Esto tiene, como nos encanta decir, consecuencias. A Lacan, que no perdió ocasión de ironizar contra la religión comunista, no puede decirse que le haya ido mucho mejor que a Marx en materia de “partidarios”. Nada ha aplanado mejor al marxismo que el humanismo marxista. Su época de oro, por lo demás, vino a coincidir con un estalinismo que ya había cumplido con el tramo más arduo de su “tarea”. El psicoanálisis en cambio nació humanista, quiero decir médico, y aunque desde Freud quiso tomar distancias, el mismo Lacan pudo decir que, no el psicoanálisis, el psicoanalista, es quien tomó el relevo del médico cuando éste fue aspirado por la práctica que le impuso la ciencia y la técnica, en otras palabras, que lo  deshumanizó.

Lo privado, no caven ya dudas, es el nombre de lo sagrado aclimatado a los tiempos que corren. Es por lo que no se perdona a Foucault . Y por el desasosiego que se anuncia tras la objeción al sujeto -de la cual, la dirigida al autor sería casi un cuento para niños, salvo para el niño hambriento de reconocimiento que hay en cada autor.

Si no hay sujeto -es ese el clamor de hoy- a qué dios o demonio encomendarse. 

Y precisamente sujeto es eso: lo que no hay.

• Material proporcionado:

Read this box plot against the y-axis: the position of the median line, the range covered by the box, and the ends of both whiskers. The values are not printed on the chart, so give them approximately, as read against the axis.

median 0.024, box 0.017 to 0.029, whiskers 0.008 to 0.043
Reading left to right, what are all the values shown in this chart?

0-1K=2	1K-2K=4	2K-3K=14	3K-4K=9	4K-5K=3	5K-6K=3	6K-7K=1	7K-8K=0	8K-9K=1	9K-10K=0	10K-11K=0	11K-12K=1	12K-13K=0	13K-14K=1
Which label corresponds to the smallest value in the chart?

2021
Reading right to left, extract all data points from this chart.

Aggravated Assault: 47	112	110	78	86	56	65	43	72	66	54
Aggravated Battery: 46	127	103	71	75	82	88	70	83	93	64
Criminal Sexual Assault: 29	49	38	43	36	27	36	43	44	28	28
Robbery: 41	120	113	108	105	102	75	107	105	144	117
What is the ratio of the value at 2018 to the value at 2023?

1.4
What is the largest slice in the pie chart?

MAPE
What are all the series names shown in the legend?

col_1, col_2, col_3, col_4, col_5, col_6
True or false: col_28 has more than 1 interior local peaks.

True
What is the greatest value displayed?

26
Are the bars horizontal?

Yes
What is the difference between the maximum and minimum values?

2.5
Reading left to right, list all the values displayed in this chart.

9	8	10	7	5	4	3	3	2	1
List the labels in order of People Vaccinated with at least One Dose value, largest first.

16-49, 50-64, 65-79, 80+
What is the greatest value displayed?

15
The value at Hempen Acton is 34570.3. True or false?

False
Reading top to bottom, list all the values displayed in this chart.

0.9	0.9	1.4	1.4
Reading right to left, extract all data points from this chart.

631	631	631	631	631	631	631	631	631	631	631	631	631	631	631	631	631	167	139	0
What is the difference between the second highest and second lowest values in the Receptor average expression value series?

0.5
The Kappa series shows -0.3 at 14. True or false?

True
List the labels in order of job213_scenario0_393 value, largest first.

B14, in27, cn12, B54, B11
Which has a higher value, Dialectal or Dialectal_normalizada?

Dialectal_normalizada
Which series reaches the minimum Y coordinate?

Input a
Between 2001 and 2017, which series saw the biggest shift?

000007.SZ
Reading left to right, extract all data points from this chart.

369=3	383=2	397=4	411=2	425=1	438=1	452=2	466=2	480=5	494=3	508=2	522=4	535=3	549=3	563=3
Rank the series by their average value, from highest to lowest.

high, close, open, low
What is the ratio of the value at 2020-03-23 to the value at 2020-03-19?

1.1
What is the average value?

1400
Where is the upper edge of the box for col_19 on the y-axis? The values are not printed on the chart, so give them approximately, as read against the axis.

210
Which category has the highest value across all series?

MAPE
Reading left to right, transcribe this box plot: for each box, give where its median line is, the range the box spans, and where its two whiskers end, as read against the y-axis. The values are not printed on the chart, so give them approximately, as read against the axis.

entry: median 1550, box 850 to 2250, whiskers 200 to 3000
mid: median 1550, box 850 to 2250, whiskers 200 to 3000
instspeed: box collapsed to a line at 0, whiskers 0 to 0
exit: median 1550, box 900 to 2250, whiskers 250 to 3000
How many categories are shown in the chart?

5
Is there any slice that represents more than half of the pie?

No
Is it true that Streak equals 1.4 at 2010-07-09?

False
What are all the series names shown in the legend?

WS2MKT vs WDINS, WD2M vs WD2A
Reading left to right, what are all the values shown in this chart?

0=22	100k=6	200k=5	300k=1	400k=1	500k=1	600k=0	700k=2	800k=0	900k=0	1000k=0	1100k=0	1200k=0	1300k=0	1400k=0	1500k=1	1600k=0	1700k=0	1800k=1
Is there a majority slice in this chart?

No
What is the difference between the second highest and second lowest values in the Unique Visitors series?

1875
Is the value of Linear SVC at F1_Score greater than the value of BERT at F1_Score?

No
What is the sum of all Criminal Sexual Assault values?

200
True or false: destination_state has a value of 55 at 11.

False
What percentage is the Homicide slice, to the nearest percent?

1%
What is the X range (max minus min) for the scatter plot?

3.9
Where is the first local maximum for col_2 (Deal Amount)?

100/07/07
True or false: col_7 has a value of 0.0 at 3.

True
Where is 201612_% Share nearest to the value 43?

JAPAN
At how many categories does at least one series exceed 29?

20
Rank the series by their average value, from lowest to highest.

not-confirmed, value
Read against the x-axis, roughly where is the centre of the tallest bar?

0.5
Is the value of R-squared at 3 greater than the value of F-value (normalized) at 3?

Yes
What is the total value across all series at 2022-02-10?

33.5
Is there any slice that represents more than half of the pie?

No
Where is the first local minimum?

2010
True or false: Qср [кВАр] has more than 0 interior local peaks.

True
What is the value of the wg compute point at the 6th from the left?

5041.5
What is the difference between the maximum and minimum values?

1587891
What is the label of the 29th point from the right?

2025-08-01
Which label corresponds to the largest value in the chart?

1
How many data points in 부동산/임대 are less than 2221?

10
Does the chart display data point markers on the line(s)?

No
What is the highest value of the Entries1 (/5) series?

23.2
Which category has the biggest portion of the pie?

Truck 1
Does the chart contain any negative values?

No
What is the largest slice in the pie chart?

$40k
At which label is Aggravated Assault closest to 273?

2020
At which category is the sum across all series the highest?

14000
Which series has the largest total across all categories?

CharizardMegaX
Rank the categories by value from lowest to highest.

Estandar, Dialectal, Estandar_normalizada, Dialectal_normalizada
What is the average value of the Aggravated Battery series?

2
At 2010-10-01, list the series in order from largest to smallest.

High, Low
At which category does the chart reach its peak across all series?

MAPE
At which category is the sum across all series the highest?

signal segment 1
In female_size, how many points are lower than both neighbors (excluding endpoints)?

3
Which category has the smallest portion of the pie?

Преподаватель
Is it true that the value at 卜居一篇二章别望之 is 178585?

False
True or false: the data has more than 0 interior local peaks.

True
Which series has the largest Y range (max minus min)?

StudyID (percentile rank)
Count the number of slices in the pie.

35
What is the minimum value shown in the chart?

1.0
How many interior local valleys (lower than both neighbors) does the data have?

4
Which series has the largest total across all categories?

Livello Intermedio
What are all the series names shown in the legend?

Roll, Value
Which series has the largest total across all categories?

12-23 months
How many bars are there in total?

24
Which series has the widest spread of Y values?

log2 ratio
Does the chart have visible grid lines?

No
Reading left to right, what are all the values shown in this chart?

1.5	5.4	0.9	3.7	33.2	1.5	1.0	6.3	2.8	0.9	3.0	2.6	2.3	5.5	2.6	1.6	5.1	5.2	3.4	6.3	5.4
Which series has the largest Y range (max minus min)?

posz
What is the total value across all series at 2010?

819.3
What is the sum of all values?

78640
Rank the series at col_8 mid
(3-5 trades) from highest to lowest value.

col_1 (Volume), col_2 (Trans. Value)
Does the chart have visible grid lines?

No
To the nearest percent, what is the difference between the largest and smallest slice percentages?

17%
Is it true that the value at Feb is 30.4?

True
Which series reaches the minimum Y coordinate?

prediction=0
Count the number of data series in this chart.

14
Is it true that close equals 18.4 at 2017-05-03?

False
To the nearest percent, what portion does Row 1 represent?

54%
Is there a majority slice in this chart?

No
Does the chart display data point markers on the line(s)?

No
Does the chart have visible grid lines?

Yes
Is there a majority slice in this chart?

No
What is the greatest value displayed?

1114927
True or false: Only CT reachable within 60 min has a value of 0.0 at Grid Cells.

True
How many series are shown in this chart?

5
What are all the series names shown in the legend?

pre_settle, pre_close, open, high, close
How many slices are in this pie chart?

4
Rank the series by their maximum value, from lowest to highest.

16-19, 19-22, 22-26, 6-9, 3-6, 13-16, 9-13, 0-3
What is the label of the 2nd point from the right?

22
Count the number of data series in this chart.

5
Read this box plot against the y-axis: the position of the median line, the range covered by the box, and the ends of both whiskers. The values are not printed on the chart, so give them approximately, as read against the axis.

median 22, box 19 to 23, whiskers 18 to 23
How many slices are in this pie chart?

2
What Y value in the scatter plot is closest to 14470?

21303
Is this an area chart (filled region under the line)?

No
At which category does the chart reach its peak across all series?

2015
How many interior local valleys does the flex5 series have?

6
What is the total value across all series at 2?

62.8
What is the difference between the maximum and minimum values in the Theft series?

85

• Qué se espera:
Responde estas preguntas con datos de la sección del documento:
1. ¿Qué es lo que mejor ha aplanado al marxismo?
2. Según lo que pudo decir Lacan, ¿quién tomó el relevo del médico?
3. ¿De qué es nombre lo privado?

• Solución del ejercicio:
1. El humanismo marxista.
2. El psicoanalista, no el psicoanálisis.
3. De lo sagrado aclimatado a los tiempos que corren.